Ce mégascrutin destiné à renouveler, le 6 juin, les 500 sièges de la Chambre des députés, 15 des 31 postes de gouverneur et à élire plus de 20 000 responsables locaux – dont 2 000 maires – aura coûté la vie à 36 candidats. Au total, 143 hommes et femmes politiques ont été assassinés depuis le début du processus électoral, le 7 septembre 2020. « Ce record historique [du nombre de postes à pourvoir] explique l’avalanche de crimes », estime Carlos Rubio, sous-directeur d’Integralia, un cabinet de conseil en affaires publiques. Attaques en plein jour, enlèvements, QG de campagne criblés de balles… Integralia a dénombré 239 agressions physiques dans 30 des 32 Etats mexicains. « Plus de mille, si on ajoute les menaces contre des candidats », précise M. Rubio.

L’itinéraire tragique de la candidate Barragan est à l’image de la fragile démocratie mexicaine.

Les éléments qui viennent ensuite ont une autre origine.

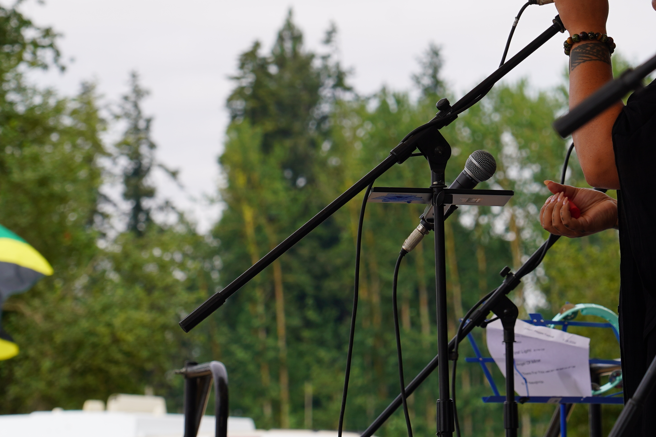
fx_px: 3935
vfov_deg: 6.3
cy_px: 28
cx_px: 466
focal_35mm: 216
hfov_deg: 9.5
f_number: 7.1
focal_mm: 105
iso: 100
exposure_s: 1/200
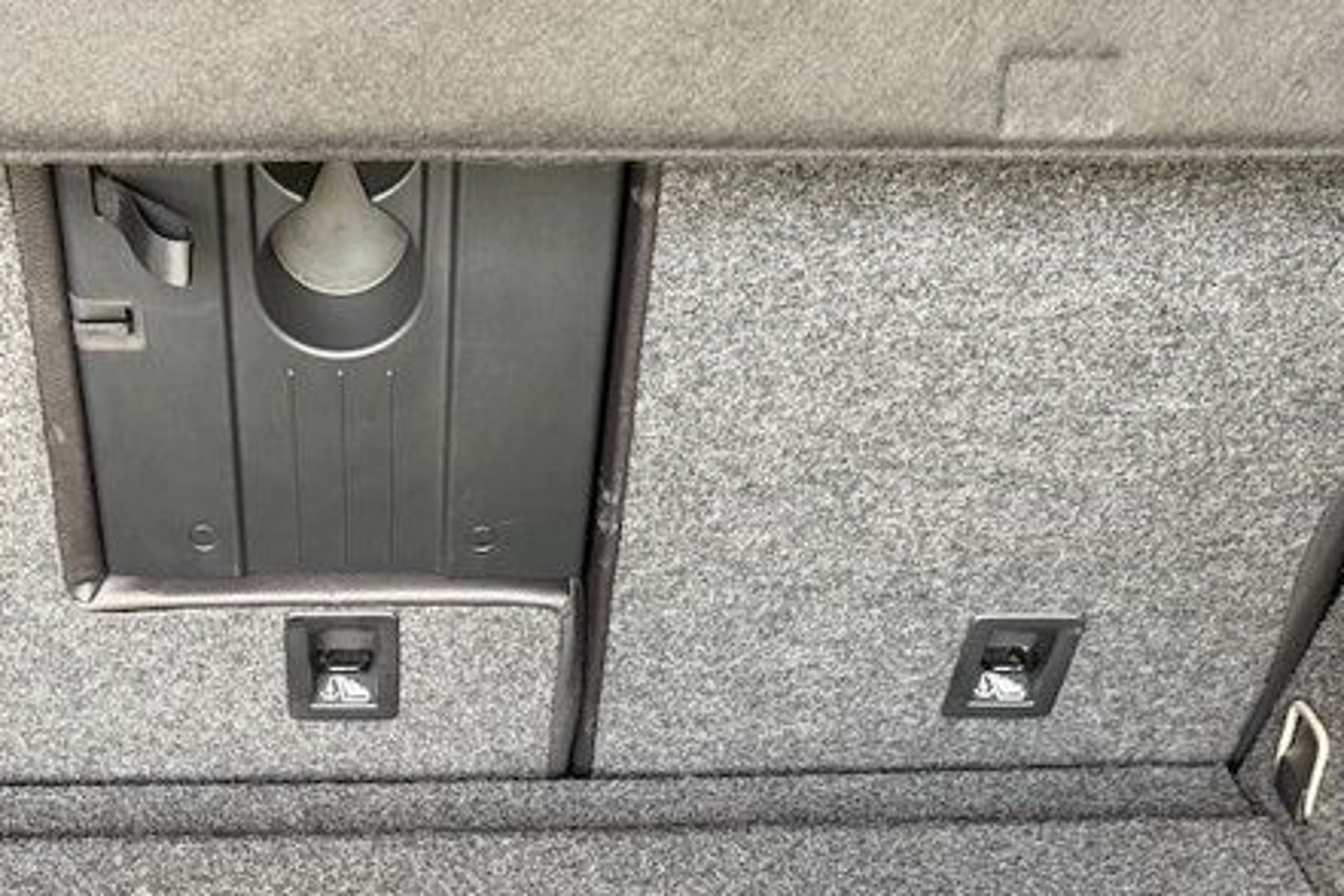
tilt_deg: -40.7
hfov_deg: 34.1
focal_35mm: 58
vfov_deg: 21.3
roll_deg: -0.8
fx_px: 2165
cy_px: 1149
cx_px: 411
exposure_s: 1/67
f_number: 1.78
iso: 200
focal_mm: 6.76
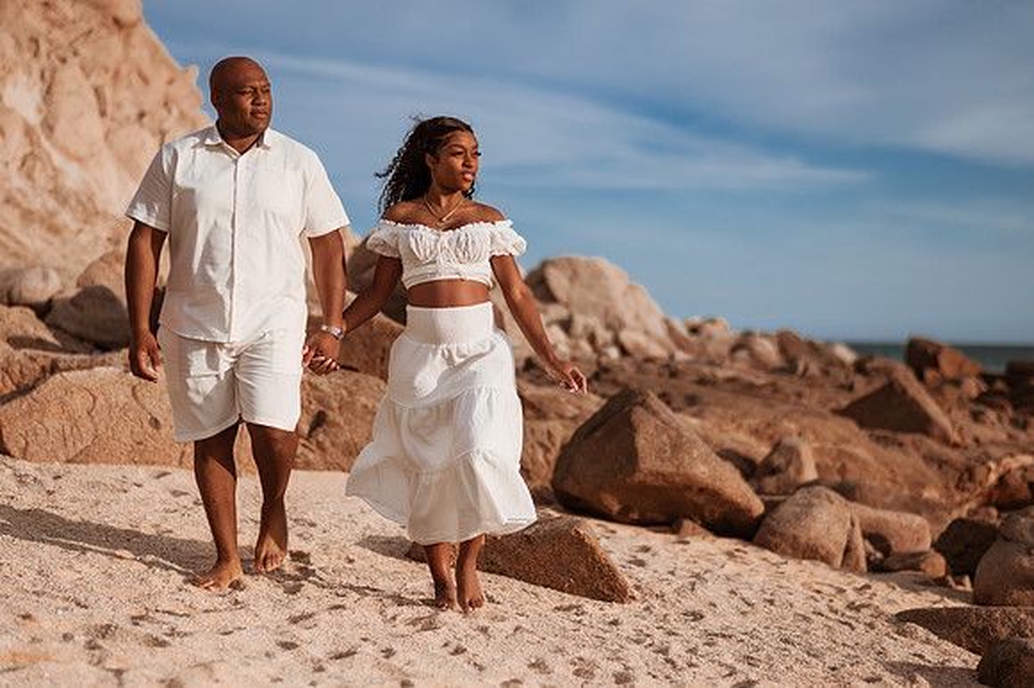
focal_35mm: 62
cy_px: 343
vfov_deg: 21.8
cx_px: 496
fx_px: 1786
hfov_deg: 32.3
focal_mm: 58
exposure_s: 1/8000
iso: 100
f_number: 1.8
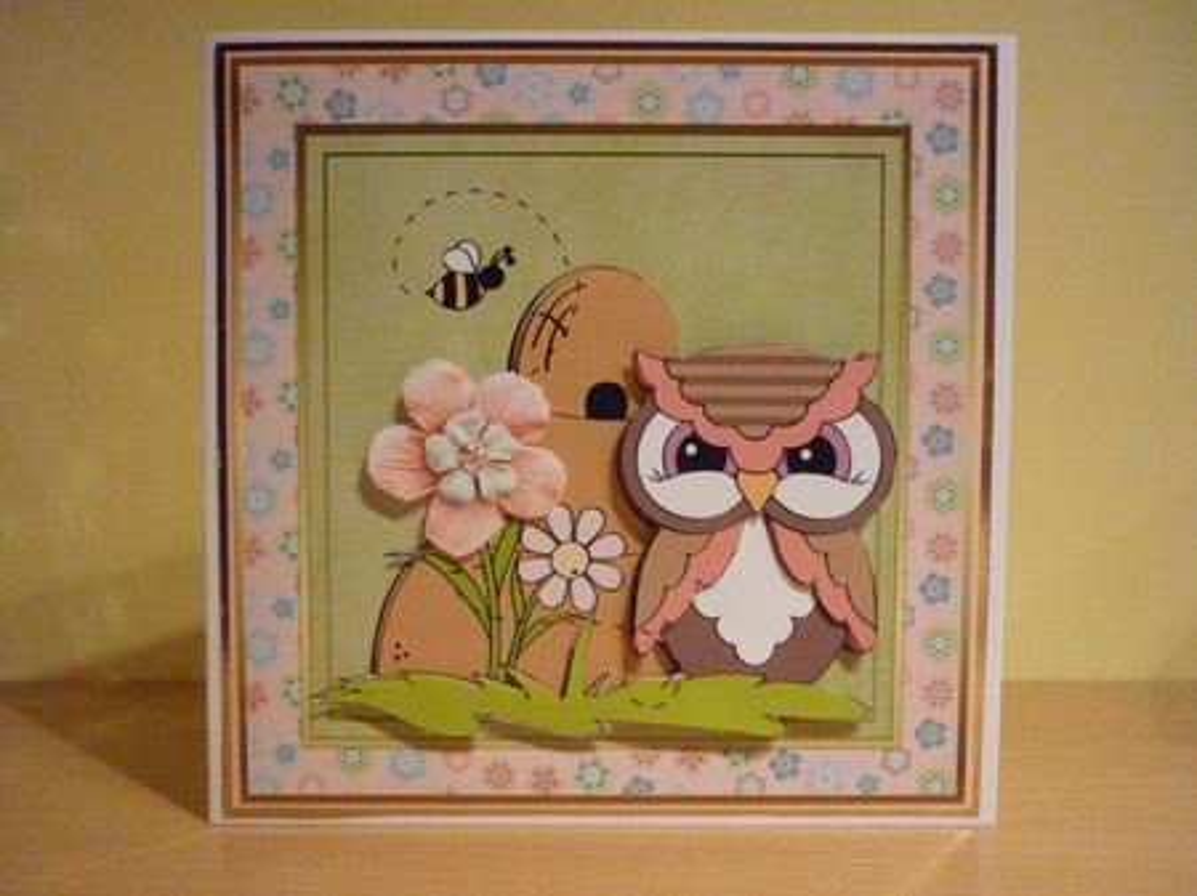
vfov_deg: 42.9
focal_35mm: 33
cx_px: 598
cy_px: 448
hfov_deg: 55.4
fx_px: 1141
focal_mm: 5.5
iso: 800
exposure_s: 1/50
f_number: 2.8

Après son assassinat, sa fille a remporté la mairie – à 48,5 % des voix – sous la bannière du petit parti de gauche Mouvement citoyen. Puis la presse a révélé que le fils de la victime était accusé de diriger la branche régionale du Cartel de Jalisco Nueva Generacion (CJNG), selon un rapport judiciaire censé rester confidentiel. « Mme Barragan était-elle une narcocandidate ou a-t-on cherché à la décrédibiliser pour justifier l’hécatombe ? », s’interroge David Saucedo, spécialiste du crime organisé. La polémique gronde dans un pays miné par la guerre sanguinaire – 34 523 homicides répertoriés en 2020 par le ministère de la sécurité publique – que se livrent les cartels pour contrôler les routes approvisionnant les Etats-Unis, premier consommateur mondial de drogue.